On 2 November the 11 members of Mobile200 handed the agreement into Ofcom, still without O2 having joined.

Much of the agreement concerns siting cells (like the Sitefinder database for GSM and 3G networks) and this database will be owned by Mobile200.

Though the licenses are only low power (sub 200mW compared to tens of Watts for traditional GSM systems), they are suitable for services such as in-building GSM, local area GSM (such as in a theme-park) or other constrained areas. There are 15 GSM channels available, each one being able to carry eight voice calls.

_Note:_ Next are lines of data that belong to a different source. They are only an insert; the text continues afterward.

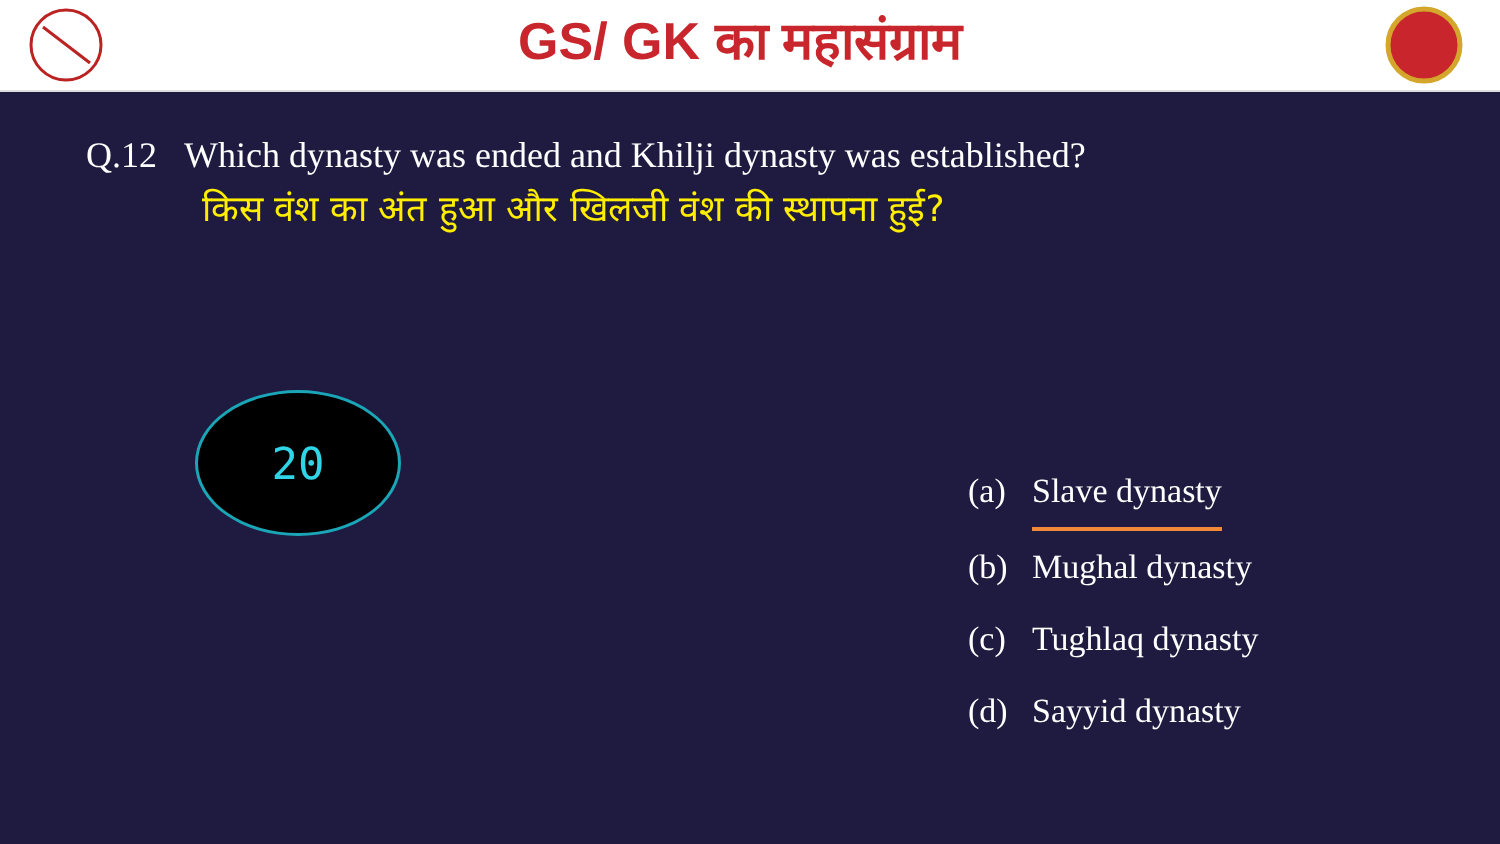GS/ GK का महासंग्राम
Q.12 Which dynasty was ended and Khilji dynasty was established?
किस वंश का अंत हुआ और खिलजी वंश की स्थापना हुई?
20
(a) Slave dynasty
(b) Mughal dynasty
(c) Tughlaq dynasty
(d) Sayyid dynasty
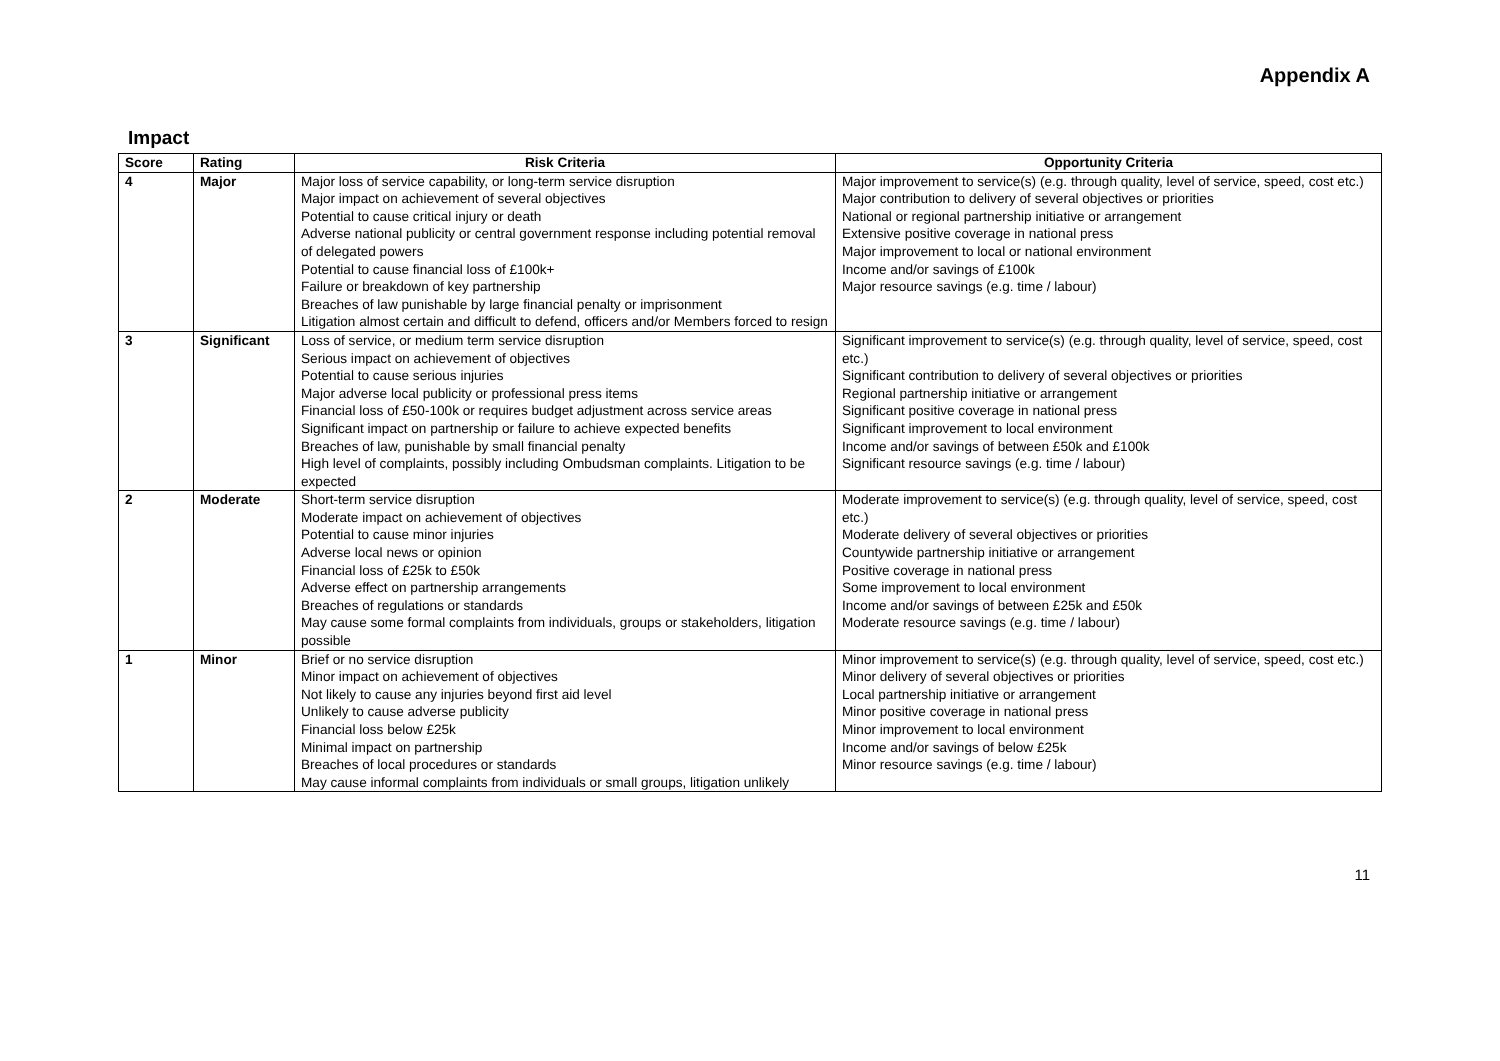Appendix A
Impact
| Score | Rating | Risk Criteria | Opportunity Criteria |
| --- | --- | --- | --- |
| 4 | Major | Major loss of service capability, or long-term service disruption Major impact on achievement of several objectives Potential to cause critical injury or death Adverse national publicity or central government response including potential removal of delegated powers Potential to cause financial loss of £100k+ Failure or breakdown of key partnership Breaches of law punishable by large financial penalty or imprisonment Litigation almost certain and difficult to defend, officers and/or Members forced to resign | Major improvement to service(s) (e.g. through quality, level of service, speed, cost etc.) Major contribution to delivery of several objectives or priorities National or regional partnership initiative or arrangement Extensive positive coverage in national press Major improvement to local or national environment Income and/or savings of £100k Major resource savings (e.g. time / labour) |
| 3 | Significant | Loss of service, or medium term service disruption Serious impact on achievement of objectives Potential to cause serious injuries Major adverse local publicity or professional press items Financial loss of £50-100k or requires budget adjustment across service areas Significant impact on partnership or failure to achieve expected benefits Breaches of law, punishable by small financial penalty High level of complaints, possibly including Ombudsman complaints. Litigation to be expected | Significant improvement to service(s) (e.g. through quality, level of service, speed, cost etc.) Significant contribution to delivery of several objectives or priorities Regional partnership initiative or arrangement Significant positive coverage in national press Significant improvement to local environment Income and/or savings of between £50k and £100k Significant resource savings (e.g. time / labour) |
| 2 | Moderate | Short-term service disruption Moderate impact on achievement of objectives Potential to cause minor injuries Adverse local news or opinion Financial loss of £25k to £50k Adverse effect on partnership arrangements Breaches of regulations or standards May cause some formal complaints from individuals, groups or stakeholders, litigation possible | Moderate improvement to service(s) (e.g. through quality, level of service, speed, cost etc.) Moderate delivery of several objectives or priorities Countywide partnership initiative or arrangement Positive coverage in national press Some improvement to local environment Income and/or savings of between £25k and £50k Moderate resource savings (e.g. time / labour) |
| 1 | Minor | Brief or no service disruption Minor impact on achievement of objectives Not likely to cause any injuries beyond first aid level Unlikely to cause adverse publicity Financial loss below £25k Minimal impact on partnership Breaches of local procedures or standards May cause informal complaints from individuals or small groups, litigation unlikely | Minor improvement to service(s) (e.g. through quality, level of service, speed, cost etc.) Minor delivery of several objectives or priorities Local partnership initiative or arrangement Minor positive coverage in national press Minor improvement to local environment Income and/or savings of below £25k Minor resource savings (e.g. time / labour) |
11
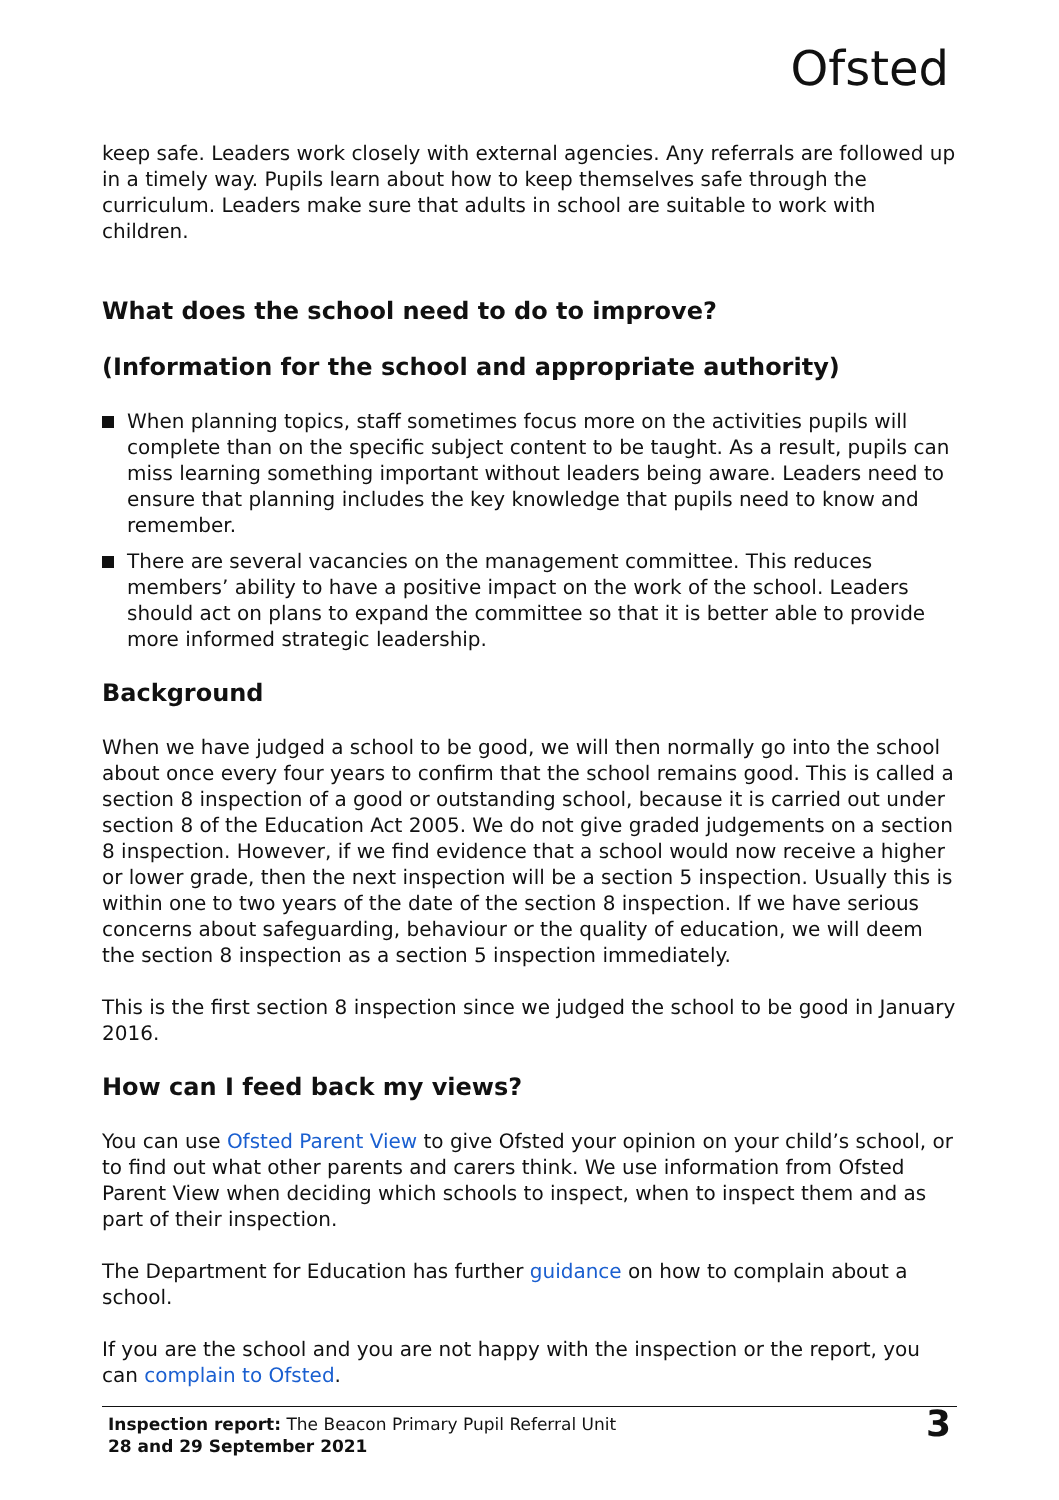Ofsted
keep safe. Leaders work closely with external agencies. Any referrals are followed up in a timely way. Pupils learn about how to keep themselves safe through the curriculum. Leaders make sure that adults in school are suitable to work with children.
What does the school need to do to improve?
(Information for the school and appropriate authority)
When planning topics, staff sometimes focus more on the activities pupils will complete than on the specific subject content to be taught. As a result, pupils can miss learning something important without leaders being aware. Leaders need to ensure that planning includes the key knowledge that pupils need to know and remember.
There are several vacancies on the management committee. This reduces members’ ability to have a positive impact on the work of the school. Leaders should act on plans to expand the committee so that it is better able to provide more informed strategic leadership.
Background
When we have judged a school to be good, we will then normally go into the school about once every four years to confirm that the school remains good. This is called a section 8 inspection of a good or outstanding school, because it is carried out under section 8 of the Education Act 2005. We do not give graded judgements on a section 8 inspection. However, if we find evidence that a school would now receive a higher or lower grade, then the next inspection will be a section 5 inspection. Usually this is within one to two years of the date of the section 8 inspection. If we have serious concerns about safeguarding, behaviour or the quality of education, we will deem the section 8 inspection as a section 5 inspection immediately.
This is the first section 8 inspection since we judged the school to be good in January 2016.
How can I feed back my views?
You can use Ofsted Parent View to give Ofsted your opinion on your child’s school, or to find out what other parents and carers think. We use information from Ofsted Parent View when deciding which schools to inspect, when to inspect them and as part of their inspection.
The Department for Education has further guidance on how to complain about a school.
If you are the school and you are not happy with the inspection or the report, you can complain to Ofsted.
Inspection report: The Beacon Primary Pupil Referral Unit
28 and 29 September 2021
3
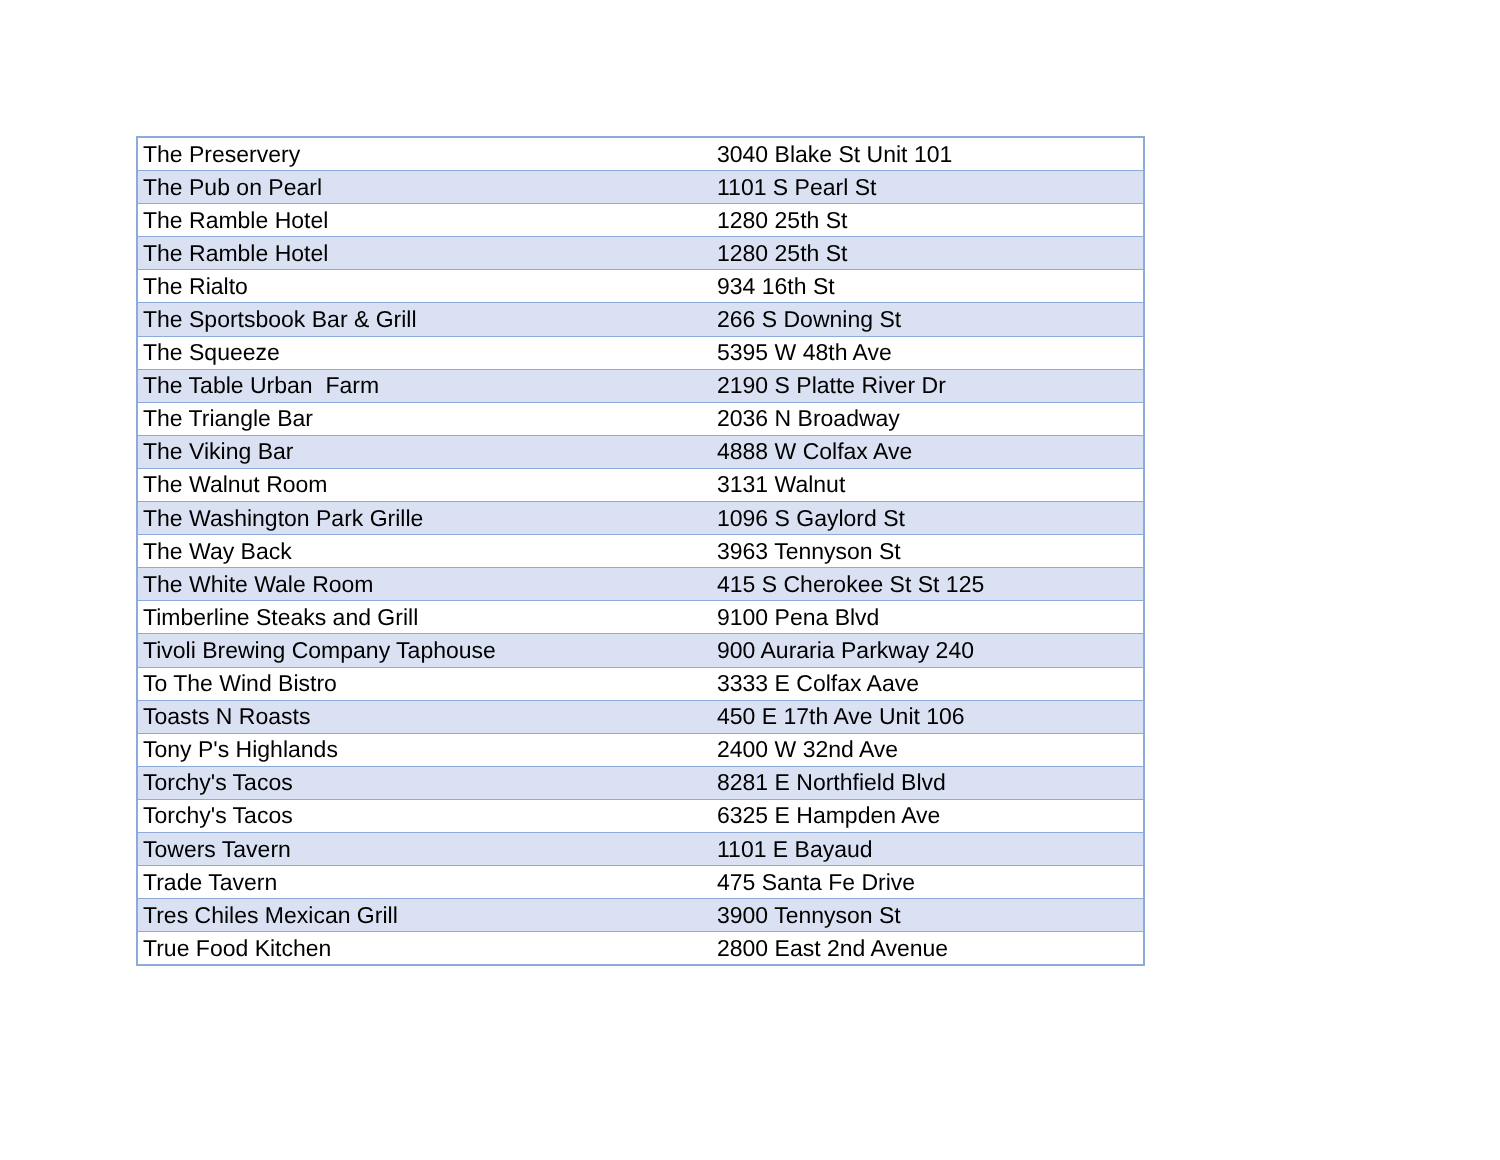| The Preservery | 3040 Blake St Unit 101 |
| The Pub on Pearl | 1101 S Pearl St |
| The Ramble Hotel | 1280 25th St |
| The Ramble Hotel | 1280 25th St |
| The Rialto | 934 16th St |
| The Sportsbook Bar & Grill | 266 S Downing St |
| The Squeeze | 5395 W 48th Ave |
| The Table Urban Farm | 2190 S Platte River Dr |
| The Triangle Bar | 2036 N Broadway |
| The Viking Bar | 4888 W Colfax Ave |
| The Walnut Room | 3131 Walnut |
| The Washington Park Grille | 1096 S Gaylord St |
| The Way Back | 3963 Tennyson St |
| The White Wale Room | 415 S Cherokee St St 125 |
| Timberline Steaks and Grill | 9100 Pena Blvd |
| Tivoli Brewing Company Taphouse | 900 Auraria Parkway 240 |
| To The Wind Bistro | 3333 E Colfax Aave |
| Toasts N Roasts | 450 E 17th Ave Unit 106 |
| Tony P's Highlands | 2400 W 32nd Ave |
| Torchy's Tacos | 8281 E Northfield Blvd |
| Torchy's Tacos | 6325 E Hampden Ave |
| Towers Tavern | 1101 E Bayaud |
| Trade Tavern | 475 Santa Fe Drive |
| Tres Chiles Mexican Grill | 3900 Tennyson St |
| True Food Kitchen | 2800 East 2nd Avenue |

Having a reasonable number of channels will allow multiple operators to co-exist in an area and also allow single operators to cover larger areas (in such a way that multiple GSM basestations won't interfere with each other). If the cell is mounted on an external mast, it can't be more than 10 metres high, however, in-building use can be to any height (so build a plastic greenhouse on a terrace on Canary Wharf and you can get an "internal" cell quite high).

Winning Licensees

The 12 companies winning licenses and the prices they paid were:

British Telecommunications PLC - £275,112
Cable & Wireless UK (England) - £51,002
COLT Mobile Telecommunications Ltd - £1,513,218
Cyberpress Ltd - £151,999
FMS Solutions Ltd - £113,000
Mapesbury Communications Ltd - £76,660
O2 (UK) Ltd - £209,888
Opal Telecom Ltd - £155,555
PLDT (UK) Ltd - £88,889
Shyam Telecom UK Ltd - £101,011
Spring Mobil AB - £50,110)
Teleware PLC - £1,001,880)

A license, but what to do with it?

Having a license is all very well, but now licencees must be wondering what they've got themselves into. Just because they can run a GSM service doesn't mean anyone will use it, in fact it may well be difficult to get people onto your network. It's extremely unlikely the existing mobile operators are going to want to have anything to do with these new upstarts, they've invested millions (err, billions) to get to where they are today. The last thing they want is new entrants poaching customers or moving users off their networks when they move into, say, an office environment. They especially don't want their customer doing it with equipment (i.e. handsets) that they've heavily subsidised.

Unfortunately, what this means is that the new players are going to have to issue new SIMs (subscriber identity modules) and they won't work on existing GSM networks, or users will manually have to select the new network when they're in range. This makes it all very difficult, and users won't bother if it's hard.